When evaluating the effect of Recaldent tooth cream, the TBS was lower immediately after application of the cream (6.80 MPa; SD = 0.86) when compared to the control group (7.10 MPa; SD = 0.81) but this difference was not statistically significant (p > 0.05). Cehreli and co-authors as well as Dunne W.J. found that application of CPP-ACP prior to bonding reduced retention28, 29. Naseh et al.30 and Daneshkazemi et al.26 investigated that the use of CPP-ACP cream before fixation of the braces did increase the TBS compared to the control group, although not statistically significant. On the other hand, in studies by Xiaojun et al.31 and Kecik et al.32, this increase was statistically significant. Such different data is possible due to the different methods of application of the substances.

In this study, the application method of remineralizing agents was used as in the study by Daneshkazemi and co-authors26. Both Recaldent cream and fluoride varnish were applied to the tooth surface for 5 min, followed by rinsing with repeated water every 6 h for 5 days. The chosen methodology made it possible to simulate the in vivo study as much as possible but at the same time, to shorten the study time.

However, it is essential to note that in the study, the teeth were kept in saline but not in artificial saliva. According to Naseh and co-authors30, artificial saliva creates the most similar environment to oral conditions. However, in this study, the use of saline was chosen to determine the effect of remineralizing agents alone more objectively on tensile bond strength, ruling out the potential impact of salivary minerals.

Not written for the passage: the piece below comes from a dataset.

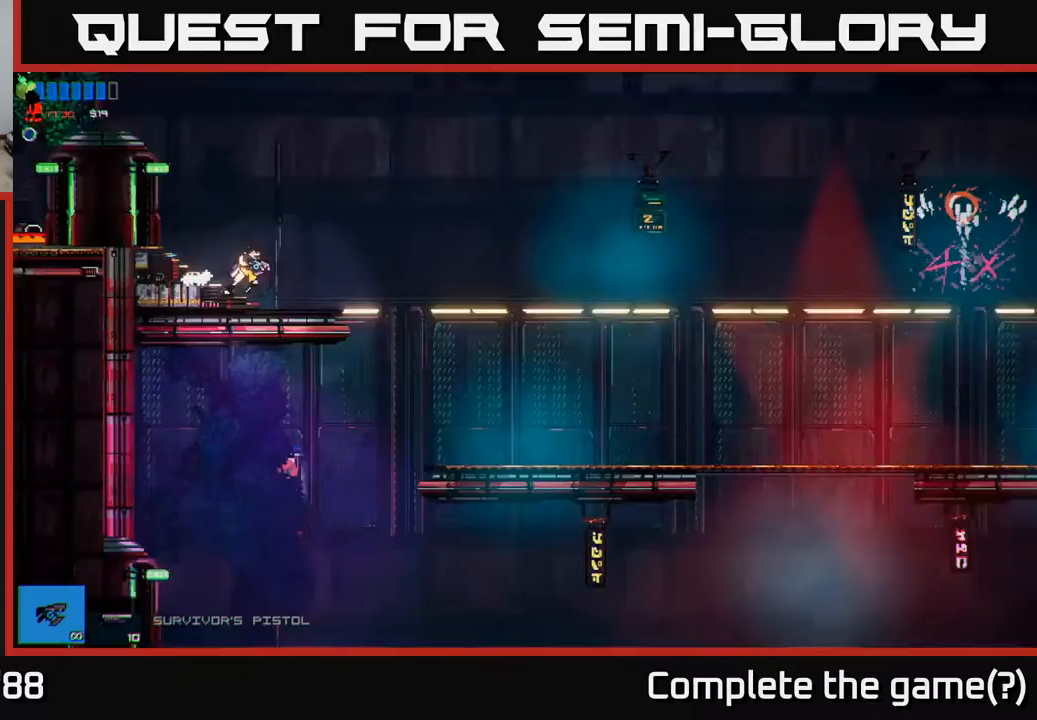
{"buttons": ["A"], "left_stick": "right", "right_stick": "center", "events": [[450, "A", "down"]]}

Regarding ARI, this study found that a statistically significant amount of resin remained on the bracket in the fluoride varnish group when the brackets were bonded one day after the last application of the fluoride varnish, although in a study by Cossellu and co-authors19 no statistically significant difference was found between ARI values. No significant differences in ARI values between control and experimental groups were found in other studies as well26, 30. However, such results may have been affected by slightly different ARI assessment methodologies and score values19, 21, 26, 30, 32.

Finally, this study showed that remineralizing agents used to prevent caries have a few adverse effects on bracket adherence. That is especially pronounced in the first days after fluoride varnish applications, and the differences become insignificant after 30 days. GC Tooth Mousse Recaldent applications, meanwhile, have a significantly smaller impact. However, for even more accurate results, it would be appropriate to investigate an even larger sample in the future.

Limitations of the study

This study was an in vitro study, thus it was impossible to repeat the tension test with the same teeth.

Conclusion

Application of fluoride immediately before the bracket bonding procedure significantly reduced tensile bond strength, but after 30 days it was set back to an optimal value.

Application of fluoride immediately before the bracket bonding procedure resulted in the bond failure pattern and a significantly higher ARI score.

Application of CPP-ACP before the bracket bonding procedure had no adverse effect on tensile bond strength.

Application of CPP-ACP had no effect on the bond failure pattern and the ARI score.